The second theme has to do with that old standby, the "rule of law." Already, San Francisco mayor Gavin Newsom, the man's whose actions precipitated this frenzied debate, has been accused of ignoring the "rule of law." But Newsom is no Judge Roy Moore, at least not yet. Unlike Moore, the former Alabama Supreme Court Justice who violated a federal court order to remove the Ten Commandments from a public building in Montgomery, Newsom has not yet violated a court order. Indeed, all he has done so far is to make a determination that California's constitution trumps the state's prohibition against gay marriage and to seek a judicial declaration to that effect. Unless and until the California courts resolve the question, Newsom is acting perfectly within the "rule of law" by raising a legitimate constitutional question.

Gay marriage proponents, meanwhile, also will try to focus upon two themes. And at first glance their two themes also don't figure to have a huge impact on the legal debate. The first theme is the "glass-houses" theme -- that heterosexuals have no exclusive right to the "sanctity" of marriage since half of them have failed in their own marriages. Richard M. Daley, the mayoral scion of Chicago, made this point about hypocrisy last Thursday when he told the papers that he has "no problem" with same-sex marriage. "Marriage has been undermined by divorce," he told the New York Times. "So don't tell me about marriage. People should look at their own life and look into their own mirror." Ralph Nader echoed the sentiment on Sunday when he said he supports gay marriage because "love and commitment is not exactly in surplus in this country … the main tragedy … what undermines marriage is divorce."

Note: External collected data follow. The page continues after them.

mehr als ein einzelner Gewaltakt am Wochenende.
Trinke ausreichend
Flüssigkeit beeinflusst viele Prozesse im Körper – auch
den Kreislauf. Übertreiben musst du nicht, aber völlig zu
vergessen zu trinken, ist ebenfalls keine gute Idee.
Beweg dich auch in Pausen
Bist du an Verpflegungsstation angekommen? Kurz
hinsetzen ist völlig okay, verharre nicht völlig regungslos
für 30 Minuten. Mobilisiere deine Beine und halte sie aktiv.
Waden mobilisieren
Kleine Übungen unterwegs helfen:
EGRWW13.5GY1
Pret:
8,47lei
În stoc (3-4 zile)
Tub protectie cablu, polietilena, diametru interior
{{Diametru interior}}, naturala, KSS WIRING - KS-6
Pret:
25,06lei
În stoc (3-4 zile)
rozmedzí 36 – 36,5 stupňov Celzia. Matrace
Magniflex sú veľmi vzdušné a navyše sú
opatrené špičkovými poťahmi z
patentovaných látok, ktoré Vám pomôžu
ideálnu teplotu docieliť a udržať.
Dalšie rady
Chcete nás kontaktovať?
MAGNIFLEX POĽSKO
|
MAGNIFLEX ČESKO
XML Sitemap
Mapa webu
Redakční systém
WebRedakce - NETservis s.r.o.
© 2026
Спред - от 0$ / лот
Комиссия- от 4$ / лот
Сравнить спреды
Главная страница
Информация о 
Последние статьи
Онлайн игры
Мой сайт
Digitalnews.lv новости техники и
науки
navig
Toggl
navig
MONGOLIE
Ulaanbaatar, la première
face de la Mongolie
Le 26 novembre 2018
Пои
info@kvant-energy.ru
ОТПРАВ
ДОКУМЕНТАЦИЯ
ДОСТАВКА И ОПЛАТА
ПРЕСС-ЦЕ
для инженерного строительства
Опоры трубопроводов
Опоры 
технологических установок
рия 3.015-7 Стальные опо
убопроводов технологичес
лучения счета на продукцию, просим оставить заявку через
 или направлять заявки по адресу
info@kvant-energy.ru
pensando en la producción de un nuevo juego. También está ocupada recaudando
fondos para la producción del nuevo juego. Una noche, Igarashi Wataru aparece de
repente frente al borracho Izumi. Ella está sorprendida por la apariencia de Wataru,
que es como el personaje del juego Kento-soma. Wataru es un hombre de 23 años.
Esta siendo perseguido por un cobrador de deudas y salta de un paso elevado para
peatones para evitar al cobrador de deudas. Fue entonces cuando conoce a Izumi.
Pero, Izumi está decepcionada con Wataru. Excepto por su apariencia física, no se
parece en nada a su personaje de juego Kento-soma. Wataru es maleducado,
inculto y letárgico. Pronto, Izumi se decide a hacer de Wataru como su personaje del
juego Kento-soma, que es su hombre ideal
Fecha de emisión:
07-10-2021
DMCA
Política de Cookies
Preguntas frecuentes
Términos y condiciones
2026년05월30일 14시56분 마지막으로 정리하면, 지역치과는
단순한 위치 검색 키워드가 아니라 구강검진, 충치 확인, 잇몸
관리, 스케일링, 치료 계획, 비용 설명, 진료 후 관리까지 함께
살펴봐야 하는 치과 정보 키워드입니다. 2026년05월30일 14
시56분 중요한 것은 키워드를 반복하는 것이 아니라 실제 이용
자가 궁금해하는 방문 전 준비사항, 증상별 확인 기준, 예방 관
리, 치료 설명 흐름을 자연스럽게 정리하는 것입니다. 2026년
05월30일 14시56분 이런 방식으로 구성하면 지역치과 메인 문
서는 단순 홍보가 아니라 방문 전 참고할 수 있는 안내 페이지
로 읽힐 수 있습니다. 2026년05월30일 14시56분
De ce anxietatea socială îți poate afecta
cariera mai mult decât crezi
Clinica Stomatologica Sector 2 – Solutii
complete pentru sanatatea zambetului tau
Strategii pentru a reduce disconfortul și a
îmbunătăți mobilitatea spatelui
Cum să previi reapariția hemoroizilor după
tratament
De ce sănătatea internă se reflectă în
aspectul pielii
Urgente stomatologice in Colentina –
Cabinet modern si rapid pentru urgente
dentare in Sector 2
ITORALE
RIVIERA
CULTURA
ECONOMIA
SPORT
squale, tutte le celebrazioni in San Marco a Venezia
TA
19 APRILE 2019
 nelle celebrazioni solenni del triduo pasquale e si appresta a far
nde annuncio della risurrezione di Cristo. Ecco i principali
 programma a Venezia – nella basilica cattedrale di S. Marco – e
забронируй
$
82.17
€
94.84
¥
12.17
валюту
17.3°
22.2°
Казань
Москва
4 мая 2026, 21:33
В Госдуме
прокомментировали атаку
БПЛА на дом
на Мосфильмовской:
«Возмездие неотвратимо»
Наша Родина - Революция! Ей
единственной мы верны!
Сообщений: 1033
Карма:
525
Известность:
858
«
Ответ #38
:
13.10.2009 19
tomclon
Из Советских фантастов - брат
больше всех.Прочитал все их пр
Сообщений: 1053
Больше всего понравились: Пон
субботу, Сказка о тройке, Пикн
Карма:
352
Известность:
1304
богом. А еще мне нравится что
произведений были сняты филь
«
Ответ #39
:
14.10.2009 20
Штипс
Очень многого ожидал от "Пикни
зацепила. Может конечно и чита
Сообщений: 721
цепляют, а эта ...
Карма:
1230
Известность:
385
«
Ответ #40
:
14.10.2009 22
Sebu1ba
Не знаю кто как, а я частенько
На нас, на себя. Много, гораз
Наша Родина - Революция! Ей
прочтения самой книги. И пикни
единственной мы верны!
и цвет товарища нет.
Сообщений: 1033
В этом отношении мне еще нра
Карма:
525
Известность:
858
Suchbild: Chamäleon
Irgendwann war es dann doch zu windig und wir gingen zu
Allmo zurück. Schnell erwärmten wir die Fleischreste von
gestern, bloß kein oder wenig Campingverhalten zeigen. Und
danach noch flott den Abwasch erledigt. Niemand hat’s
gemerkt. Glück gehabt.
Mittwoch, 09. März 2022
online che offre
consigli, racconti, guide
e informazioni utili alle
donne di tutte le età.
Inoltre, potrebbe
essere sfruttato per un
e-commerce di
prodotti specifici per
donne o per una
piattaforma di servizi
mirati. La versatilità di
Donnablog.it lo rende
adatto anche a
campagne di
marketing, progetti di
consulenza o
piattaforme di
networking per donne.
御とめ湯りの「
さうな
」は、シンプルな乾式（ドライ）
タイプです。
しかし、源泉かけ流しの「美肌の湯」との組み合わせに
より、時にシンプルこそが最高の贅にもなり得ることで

Gay rights supporters might win over a few hearts and minds on logic alone but they aren't going to win any court battles with that argument. Just because heterosexual marriage isn't what it used to be doesn't mean that gays have a constitutional right to try it. Likewise, the "same-sex-marriage-has-no-victims" theme is likely to resonate more on an emotional level than on a doctrinal one. When President Bush said he was "troubled" by the same-sex marriage gold rush by the Bay, Newsom invited the President to "come out and meet with the three-plus thousand couples that have committed themselves to one another, committed to a long-term loving relationship with equal status, the same status that he and his wife are afforded. And recognize the spirit and the pride that comes with that."

Spirit and pride are powerful things. And so are the images from San Francisco of happy gay couples getting married. But will those images have an impact on the legal fight? I don't know. Images can be powerful catalysts for formal change; just look at what happened during the Civil Rights movement of the 1950s and 1960s, when television images from the South changed public opinion all over the country. But feelings toward gay marriage seems to have hardened since San Francisco opened its doors to the practice amid the camera's glare. The Boston Globe on Sunday published a poll showing that a strong majority of people in Massachusetts now oppose gay marriage -- a sharp decrease since last November in support for the concept. Clearly, it is going to take a lot more than smiles and glee to convince a working majority on any court that gay marriage is here and ought to stay.